Saved data entries
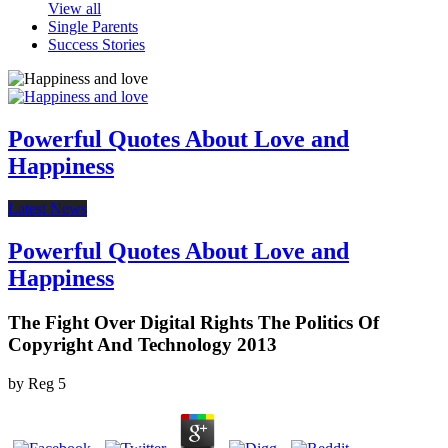
View all
Single Parents
Success Stories
Powerful Quotes About Love and
Happiness
Latest News
Powerful Quotes About Love and
Happiness
The Fight Over Digital Rights The Politics Of
Copyright And Technology 2013
by
Reg
5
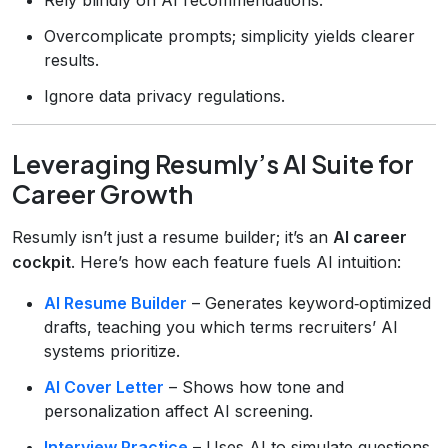
Overcomplicate prompts; simplicity yields clearer
results.
Ignore data privacy regulations.
Leveraging Resumly’s AI Suite for
Career Growth
Resumly isn’t just a resume builder; it’s an
AI career
cockpit
. Here’s how each feature fuels AI intuition:
AI Resume Builder
– Generates keyword‑optimized
drafts, teaching you which terms recruiters’ AI
systems prioritize.
AI Cover Letter
– Shows how tone and
personalization affect AI screening.
Interview Practice
– Uses AI to simulate questions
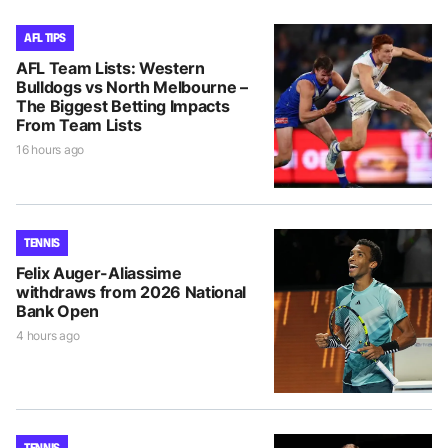
AFL TIPS
AFL Team Lists: Western
Bulldogs vs North Melbourne –
The Biggest Betting Impacts
From Team Lists
16 hours ago
TENNIS
Felix Auger-Aliassime
withdraws from 2026 National
Bank Open
4 hours ago
TENNIS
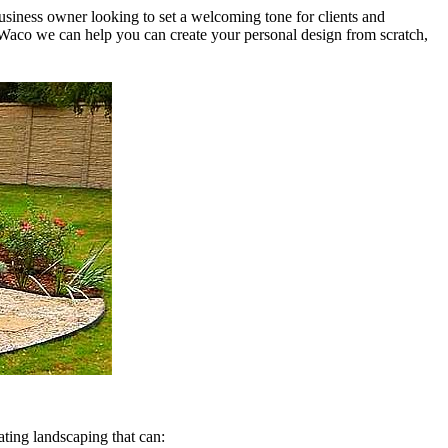
usiness owner looking to set a welcoming tone for clients and
Waco we can help you can create your personal design from scratch,
ating landscaping that can:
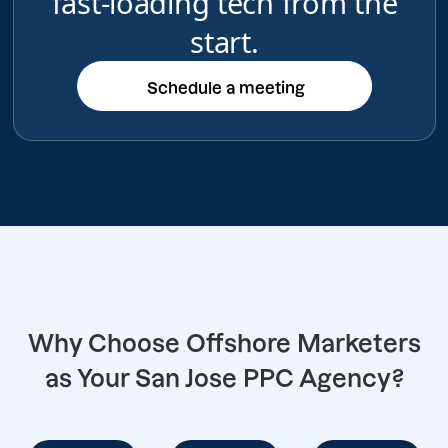
fast-loading tech from the
start.
Schedule a meeting
Schedule a meeting
Why Choose Offshore Marketers
as Your San Jose PPC Agency?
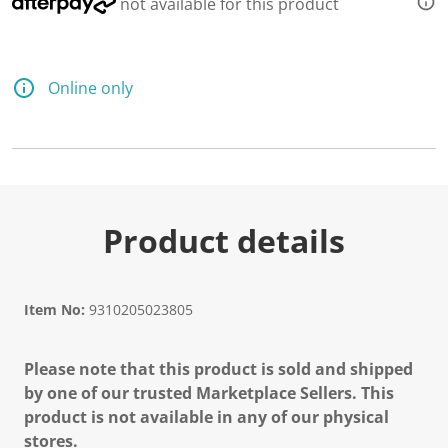
not available for this product
Online only
Product details
Item No:
9310205023805
Please note that this product is sold and shipped
by one of our trusted Marketplace Sellers. This
product is not available in any of our physical
stores.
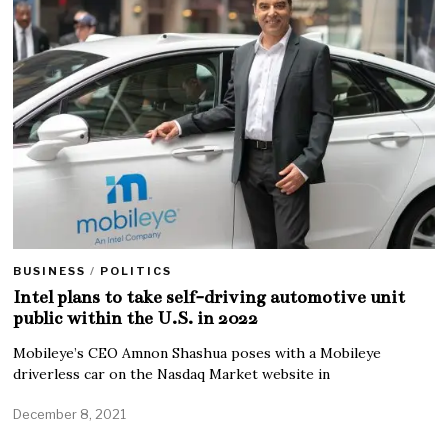
BUSINESS
/
POLITICS
Intel plans to take self-driving automotive unit
public within the U.S. in 2022
Mobileye’s CEO Amnon Shashua poses with a Mobileye
driverless car on the Nasdaq Market website in
December 8, 2021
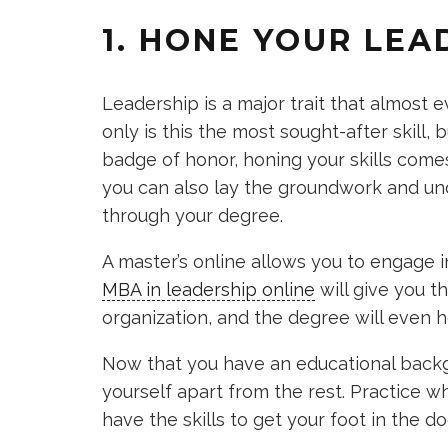
1. HONE YOUR LEA
Leadership is a major trait that almost e
only is this the most sought-after skill, b
badge of honor, honing your skills come
you can also lay the groundwork and und
through your degree.
A master’s online allows you to engage 
MBA in leadership online
will give you t
organization, and the degree will even 
Now that you have an educational backgr
yourself apart from the rest. Practice w
have the skills to get your foot in the d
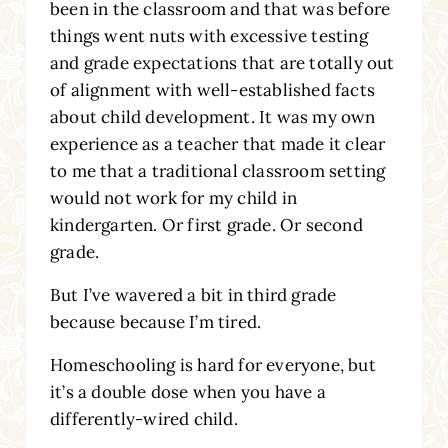
been in the classroom and that was before
things went nuts with excessive testing
and grade expectations that are totally out
of alignment with well-established facts
about child development. It was my own
experience as a teacher that made it clear
to me that a traditional classroom setting
would not work for my child in
kindergarten. Or first grade. Or second
grade.
But I’ve wavered a bit in third grade
because because I’m tired.
Homeschooling is hard for everyone, but
it’s a double dose when you have a
differently-wired child.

- **What is expected**
Update the material by changing every "Schedule a meeting" to "Book a call" and leaving all other text unchanged. Omit the pictures from your answer.

- **Task answer**
View all
Single Parents
Success Stories
Powerful Quotes About Love and
Happiness
Latest News
Powerful Quotes About Love and
Happiness
The Fight Over Digital Rights The Politics Of
Copyright And Technology 2013
by
Reg
5
Overcomplicate prompts; simplicity yields clearer
results.
Ignore data privacy regulations.
Leveraging Resumly’s AI Suite for
Career Growth
Resumly isn’t just a resume builder; it’s an
AI career
cockpit
. Here’s how each feature fuels AI intuition:
AI Resume Builder
– Generates keyword‑optimized
drafts, teaching you which terms recruiters’ AI
systems prioritize.
AI Cover Letter
– Shows how tone and
personalization affect AI screening.
Interview Practice
– Uses AI to simulate questions
AFL TIPS
AFL Team Lists: Western
Bulldogs vs North Melbourne –
The Biggest Betting Impacts
From Team Lists
16 hours ago
TENNIS
Felix Auger-Aliassime
withdraws from 2026 National
Bank Open
4 hours ago
TENNIS
usiness owner looking to set a welcoming tone for clients and
Waco we can help you can create your personal design from scratch,
ating landscaping that can:
fast-loading tech from the
start.
Book a call
Book a call
Why Choose Offshore Marketers
as Your San Jose PPC Agency?
not available for this product
Online only
Product details
Item No:
9310205023805
Please note that this product is sold and shipped
by one of our trusted Marketplace Sellers. This
product is not available in any of our physical
stores.
BUSINESS
/
POLITICS
Intel plans to take self-driving automotive unit
public within the U.S. in 2022
Mobileye’s CEO Amnon Shashua poses with a Mobileye
driverless car on the Nasdaq Market website in
December 8, 2021
1. HONE YOUR LEA
Leadership is a major trait that almost e
only is this the most sought-after skill, b
badge of honor, honing your skills come
you can also lay the groundwork and und
through your degree.
A master’s online allows you to engage 
MBA in leadership online
will give you t
organization, and the degree will even 
Now that you have an educational backgr
yourself apart from the rest. Practice w
have the skills to get your foot in the d
been in the classroom and that was before
things went nuts with excessive testing
and grade expectations that are totally out
of alignment with well-established facts
about child development. It was my own
experience as a teacher that made it clear
to me that a traditional classroom setting
would not work for my child in
kindergarten. Or first grade. Or second
grade.
But I’ve wavered a bit in third grade
because because I’m tired.
Homeschooling is hard for everyone, but
it’s a double dose when you have a
differently-wired child.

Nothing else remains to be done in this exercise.